Many thanks Ed, it doesnt look that easy as I thought, I thouth water movment and thats all add some plants and water will be clear 

Will check your DIY and try to find some good ideas. 

Thank once again.

Dawid


----------



## martin-green (9 Aug 2011)

My 2p worth.   

I tried  on more than one occasion to make my own bio filter, please allow me to share.

The best box was the black water storage tank, with optional lid, but alas you can't easily buy them any more, so people go for "storage boxes" but often these are not UV stabalised for outside use (They have no need to be) and they split and or crack very easily and do not weather well. 
Then you have to buy some pipework even if you are just making a simple spray bar, the pipework is not cheap, and you also need a hole cutter for the pipes (more expense) You can always choose to drill a series of small holes, but get one wrong....... 
Once you have the pipework in (not much really) you then have to buy bio media and filter sponges, I was able to take mine from another filter, but if you have none, it is something else to add to the cost.

You may also wish to consider building a larger biofilter with dividers, I have seen this done on the www. It looked the bees knees, but as soon as water went in the walls bowed and de-stabilised all the dividers, the only solution was to add a couple of luggage straps around the outside of the filter, it ruined the whole look, and luggage straps are not known for their durability. 

I like what Ed has made   , but in this case, (small pond)  it will be cheaper to buy a bio-filter than to make one, I have seen bio filters for less than £30

 :arrow: TIP:
If you do want to build your own filter, do use "tank connectors" for inlet and outlet pipes, but remember they do have lock nuts, so they can not be mounted near an edge as the lock nuts need about 2cm clearance.


----------

Stored data entries
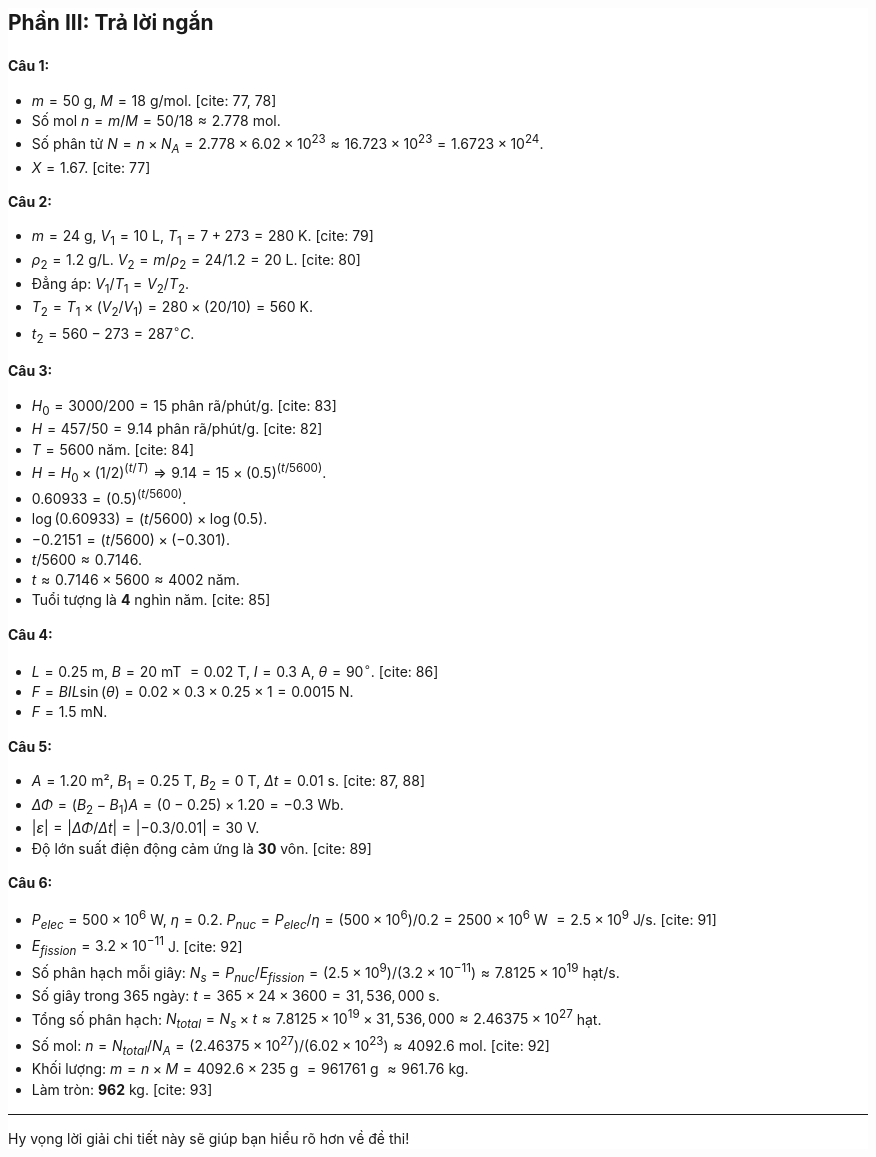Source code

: 
## **Phần III: Trả lời ngắn**

**Câu 1:**
* $m = 50$ g, $M = 18$ g/mol. [cite: 77, 78]
* Số mol $n = m / M = 50 / 18 \approx 2.778$ mol.
* Số phân tử $N = n \times N_A = 2.778 \times 6.02 \times 10^{23} \approx 16.723 \times 10^{23} = 1.6723 \times 10^{24}$.
* $X = 1.67$. [cite: 77]

**Câu 2:**
* $m = 24$ g, $V_1 = 10$ L, $T_1 = 7 + 273 = 280$ K. [cite: 79]
* $\rho_2 = 1.2$ g/L. $V_2 = m / \rho_2 = 24 / 1.2 = 20$ L. [cite: 80]
* Đẳng áp: $V_1 / T_1 = V_2 / T_2$.
* $T_2 = T_1 \times (V_2 / V_1) = 280 \times (20 / 10) = 560$ K.
* $t_2 = 560 - 273 = 287^{\circ}C$.

**Câu 3:**
* $H_0 = 3000 / 200 = 15$ phân rã/phút/g. [cite: 83]
* $H = 457 / 50 = 9.14$ phân rã/phút/g. [cite: 82]
* $T = 5600$ năm. [cite: 84]
* $H = H_0 \times (1/2)^{(t/T)} \Rightarrow 9.14 = 15 \times (0.5)^{(t/5600)}$.
* $0.60933 = (0.5)^{(t/5600)}$.
* $\log(0.60933) = (t/5600) \times \log(0.5)$.
* $-0.2151 = (t/5600) \times (-0.301)$.
* $t / 5600 \approx 0.7146$.
* $t \approx 0.7146 \times 5600 \approx 4002$ năm.
* Tuổi tượng là **4** nghìn năm. [cite: 85]

**Câu 4:**
* $L = 0.25$ m, $B = 20$ mT $= 0.02$ T, $I = 0.3$ A, $\theta = 90^{\circ}$. [cite: 86]
* $F = BIL \sin(\theta) = 0.02 \times 0.3 \times 0.25 \times 1 = 0.0015$ N.
* $F = 1.5$ mN.

**Câu 5:**
* $A = 1.20$ m², $B_1 = 0.25$ T, $B_2 = 0$ T, $\Delta t = 0.01$ s. [cite: 87, 88]
* $\Delta \Phi = (B_2 - B_1) A = (0 - 0.25) \times 1.20 = -0.3$ Wb.
* $|\varepsilon| = |\Delta \Phi / \Delta t| = |-0.3 / 0.01| = 30$ V.
* Độ lớn suất điện động cảm ứng là **30** vôn. [cite: 89]

**Câu 6:**
* $P_{elec} = 500 \times 10^6$ W, $\eta = 0.2$. $P_{nuc} = P_{elec} / \eta = (500 \times 10^6) / 0.2 = 2500 \times 10^6$ W $= 2.5 \times 10^9$ J/s. [cite: 91]
* $E_{fission} = 3.2 \times 10^{-11}$ J. [cite: 92]
* Số phân hạch mỗi giây: $N_s = P_{nuc} / E_{fission} = (2.5 \times 10^9) / (3.2 \times 10^{-11}) \approx 7.8125 \times 10^{19}$ hạt/s.
* Số giây trong 365 ngày: $t = 365 \times 24 \times 3600 = 31,536,000$ s.
* Tổng số phân hạch: $N_{total} = N_s \times t \approx 7.8125 \times 10^{19} \times 31,536,000 \approx 2.46375 \times 10^{27}$ hạt.
* Số mol: $n = N_{total} / N_A = (2.46375 \times 10^{27}) / (6.02 \times 10^{23}) \approx 4092.6$ mol. [cite: 92]
* Khối lượng: $m = n \times M = 4092.6 \times 235$ g $= 961761$ g $\approx 961.76$ kg.
* Làm tròn: **962** kg. [cite: 93]

---
Hy vọng lời giải chi tiết này sẽ giúp bạn hiểu rõ hơn về đề thi!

### TASK SET
A) Answer these questions using the pond filter thread.
(i) For how little has martin-green seen bio filters sold?
(ii) How much clearance do the lock nuts on tank connectors need?
(iii) What was added around the outside of the larger biofilter with dividers after its walls bowed?
B) Locate every line in the entries that contains the string "Delta", and copy each of those lines.

### RESPONSES
A)
(i) Less than £30.
(ii) About 2cm.
(iii) A couple of luggage straps.

B)
* $A = 1.20$ m², $B_1 = 0.25$ T, $B_2 = 0$ T, $\Delta t = 0.01$ s. [cite: 87, 88]
* $\Delta \Phi = (B_2 - B_1) A = (0 - 0.25) \times 1.20 = -0.3$ Wb.
* $|\varepsilon| = |\Delta \Phi / \Delta t| = |-0.3 / 0.01| = 30$ V.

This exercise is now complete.